Dataset excerpts:
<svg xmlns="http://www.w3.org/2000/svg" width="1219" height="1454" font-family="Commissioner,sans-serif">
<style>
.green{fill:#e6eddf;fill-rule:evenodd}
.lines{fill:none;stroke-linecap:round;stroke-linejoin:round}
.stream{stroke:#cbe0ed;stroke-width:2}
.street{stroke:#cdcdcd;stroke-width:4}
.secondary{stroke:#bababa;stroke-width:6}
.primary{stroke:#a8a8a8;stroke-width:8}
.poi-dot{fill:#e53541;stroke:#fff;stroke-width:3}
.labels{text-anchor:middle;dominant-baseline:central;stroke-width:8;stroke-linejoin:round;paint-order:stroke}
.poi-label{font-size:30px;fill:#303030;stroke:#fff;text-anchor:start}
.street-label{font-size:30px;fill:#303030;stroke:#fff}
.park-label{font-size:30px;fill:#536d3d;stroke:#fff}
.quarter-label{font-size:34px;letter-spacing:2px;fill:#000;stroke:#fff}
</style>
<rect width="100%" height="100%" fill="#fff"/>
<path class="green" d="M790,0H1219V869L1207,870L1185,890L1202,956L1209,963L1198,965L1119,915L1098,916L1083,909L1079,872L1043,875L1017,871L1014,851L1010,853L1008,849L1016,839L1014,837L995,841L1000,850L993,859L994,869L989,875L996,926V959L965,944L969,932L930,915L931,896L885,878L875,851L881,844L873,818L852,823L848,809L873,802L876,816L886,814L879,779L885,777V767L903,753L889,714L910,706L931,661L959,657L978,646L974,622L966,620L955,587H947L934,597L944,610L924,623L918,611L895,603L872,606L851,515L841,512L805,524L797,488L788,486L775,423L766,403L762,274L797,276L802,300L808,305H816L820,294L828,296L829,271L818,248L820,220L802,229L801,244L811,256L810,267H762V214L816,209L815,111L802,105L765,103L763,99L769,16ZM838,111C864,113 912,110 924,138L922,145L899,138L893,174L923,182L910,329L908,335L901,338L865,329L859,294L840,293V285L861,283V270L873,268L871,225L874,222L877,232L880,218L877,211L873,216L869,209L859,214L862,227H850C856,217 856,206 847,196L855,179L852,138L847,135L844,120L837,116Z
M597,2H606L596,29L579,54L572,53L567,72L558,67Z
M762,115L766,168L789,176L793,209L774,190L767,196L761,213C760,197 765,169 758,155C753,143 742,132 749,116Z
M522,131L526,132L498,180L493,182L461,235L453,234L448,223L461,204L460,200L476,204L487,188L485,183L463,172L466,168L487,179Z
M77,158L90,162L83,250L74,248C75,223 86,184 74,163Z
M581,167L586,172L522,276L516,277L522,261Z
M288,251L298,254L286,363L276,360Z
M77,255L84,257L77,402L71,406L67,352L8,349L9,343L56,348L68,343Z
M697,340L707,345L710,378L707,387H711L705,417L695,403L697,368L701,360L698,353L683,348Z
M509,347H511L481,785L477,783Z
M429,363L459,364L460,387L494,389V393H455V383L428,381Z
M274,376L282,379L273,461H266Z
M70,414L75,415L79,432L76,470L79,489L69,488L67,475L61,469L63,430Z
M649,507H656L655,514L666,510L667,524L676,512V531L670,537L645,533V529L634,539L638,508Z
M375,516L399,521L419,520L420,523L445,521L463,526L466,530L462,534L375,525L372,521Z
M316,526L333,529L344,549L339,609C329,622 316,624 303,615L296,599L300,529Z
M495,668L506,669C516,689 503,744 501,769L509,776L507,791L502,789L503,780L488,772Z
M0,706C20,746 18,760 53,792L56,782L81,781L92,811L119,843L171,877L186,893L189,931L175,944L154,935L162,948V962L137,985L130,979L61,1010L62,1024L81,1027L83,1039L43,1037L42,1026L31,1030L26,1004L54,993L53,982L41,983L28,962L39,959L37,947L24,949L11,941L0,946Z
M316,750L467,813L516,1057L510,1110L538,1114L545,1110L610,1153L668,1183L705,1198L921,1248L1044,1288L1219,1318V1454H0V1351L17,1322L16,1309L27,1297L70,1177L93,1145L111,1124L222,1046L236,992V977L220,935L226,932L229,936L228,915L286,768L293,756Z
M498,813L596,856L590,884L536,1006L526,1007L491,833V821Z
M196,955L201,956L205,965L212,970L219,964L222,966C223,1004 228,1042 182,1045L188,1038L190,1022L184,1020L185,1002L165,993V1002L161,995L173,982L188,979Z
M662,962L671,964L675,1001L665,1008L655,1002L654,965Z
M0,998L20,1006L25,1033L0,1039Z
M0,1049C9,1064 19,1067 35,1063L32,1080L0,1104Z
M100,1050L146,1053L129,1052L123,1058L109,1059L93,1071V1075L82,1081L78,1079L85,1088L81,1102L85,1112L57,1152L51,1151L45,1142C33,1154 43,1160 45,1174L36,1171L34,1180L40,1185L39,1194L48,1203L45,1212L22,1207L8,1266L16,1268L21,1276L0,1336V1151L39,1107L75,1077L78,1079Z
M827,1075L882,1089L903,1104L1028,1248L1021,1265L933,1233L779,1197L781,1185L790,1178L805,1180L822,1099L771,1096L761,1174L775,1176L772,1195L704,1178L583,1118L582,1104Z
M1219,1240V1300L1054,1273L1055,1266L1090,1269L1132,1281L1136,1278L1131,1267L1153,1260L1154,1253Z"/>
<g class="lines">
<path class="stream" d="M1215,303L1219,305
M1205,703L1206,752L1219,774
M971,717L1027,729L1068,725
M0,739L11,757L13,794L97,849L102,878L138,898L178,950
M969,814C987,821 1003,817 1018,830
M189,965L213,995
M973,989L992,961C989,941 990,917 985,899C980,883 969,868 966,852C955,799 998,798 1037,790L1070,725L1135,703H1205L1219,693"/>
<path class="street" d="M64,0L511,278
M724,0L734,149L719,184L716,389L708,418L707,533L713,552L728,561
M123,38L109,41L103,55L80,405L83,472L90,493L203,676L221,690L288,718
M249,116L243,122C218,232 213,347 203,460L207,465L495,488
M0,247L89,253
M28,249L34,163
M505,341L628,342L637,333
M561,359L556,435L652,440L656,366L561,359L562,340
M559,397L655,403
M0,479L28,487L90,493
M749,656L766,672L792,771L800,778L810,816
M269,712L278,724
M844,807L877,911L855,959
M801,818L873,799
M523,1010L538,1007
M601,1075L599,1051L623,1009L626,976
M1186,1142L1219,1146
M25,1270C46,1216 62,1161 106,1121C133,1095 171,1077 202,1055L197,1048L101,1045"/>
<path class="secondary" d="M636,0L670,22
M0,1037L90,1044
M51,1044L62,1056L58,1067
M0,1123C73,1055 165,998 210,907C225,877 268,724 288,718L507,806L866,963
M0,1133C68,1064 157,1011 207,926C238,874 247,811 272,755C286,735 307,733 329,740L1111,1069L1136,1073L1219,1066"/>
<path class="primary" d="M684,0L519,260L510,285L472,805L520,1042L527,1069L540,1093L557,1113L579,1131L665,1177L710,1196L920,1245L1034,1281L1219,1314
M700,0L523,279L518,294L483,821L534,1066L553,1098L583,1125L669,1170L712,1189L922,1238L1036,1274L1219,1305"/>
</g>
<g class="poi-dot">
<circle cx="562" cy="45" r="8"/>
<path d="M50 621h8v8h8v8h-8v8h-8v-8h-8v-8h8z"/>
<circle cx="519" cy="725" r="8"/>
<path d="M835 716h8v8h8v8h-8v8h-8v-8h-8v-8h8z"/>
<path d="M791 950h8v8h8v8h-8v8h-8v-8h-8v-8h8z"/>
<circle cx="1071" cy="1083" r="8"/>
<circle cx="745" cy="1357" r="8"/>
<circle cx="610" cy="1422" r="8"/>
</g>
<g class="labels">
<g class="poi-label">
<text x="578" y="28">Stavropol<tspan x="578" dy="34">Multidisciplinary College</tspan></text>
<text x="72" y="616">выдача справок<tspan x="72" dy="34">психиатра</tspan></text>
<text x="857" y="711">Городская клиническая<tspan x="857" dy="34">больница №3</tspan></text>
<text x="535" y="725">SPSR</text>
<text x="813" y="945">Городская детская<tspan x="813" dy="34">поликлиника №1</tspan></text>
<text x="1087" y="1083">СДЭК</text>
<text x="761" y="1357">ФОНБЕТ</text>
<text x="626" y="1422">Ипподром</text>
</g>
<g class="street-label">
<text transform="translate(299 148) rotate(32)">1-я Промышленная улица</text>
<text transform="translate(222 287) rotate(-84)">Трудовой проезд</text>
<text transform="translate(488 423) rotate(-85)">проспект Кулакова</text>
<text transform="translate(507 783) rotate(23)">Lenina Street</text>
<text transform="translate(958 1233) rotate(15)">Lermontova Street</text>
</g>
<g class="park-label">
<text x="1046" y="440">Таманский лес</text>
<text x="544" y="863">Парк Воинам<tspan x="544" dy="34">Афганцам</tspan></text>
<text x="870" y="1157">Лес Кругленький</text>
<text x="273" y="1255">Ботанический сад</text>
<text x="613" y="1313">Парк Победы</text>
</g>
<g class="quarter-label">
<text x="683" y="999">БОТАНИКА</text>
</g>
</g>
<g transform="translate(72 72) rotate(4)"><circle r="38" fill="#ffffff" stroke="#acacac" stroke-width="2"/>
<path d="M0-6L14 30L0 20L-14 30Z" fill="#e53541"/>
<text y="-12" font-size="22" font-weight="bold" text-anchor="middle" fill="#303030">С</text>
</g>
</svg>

Exercise aim:
Only lines with the word "secondary" are wanted, so copy each one from the records.

Written reply:
.secondary{stroke:#bababa;stroke-width:6}
<path class="secondary" d="M636,0L670,22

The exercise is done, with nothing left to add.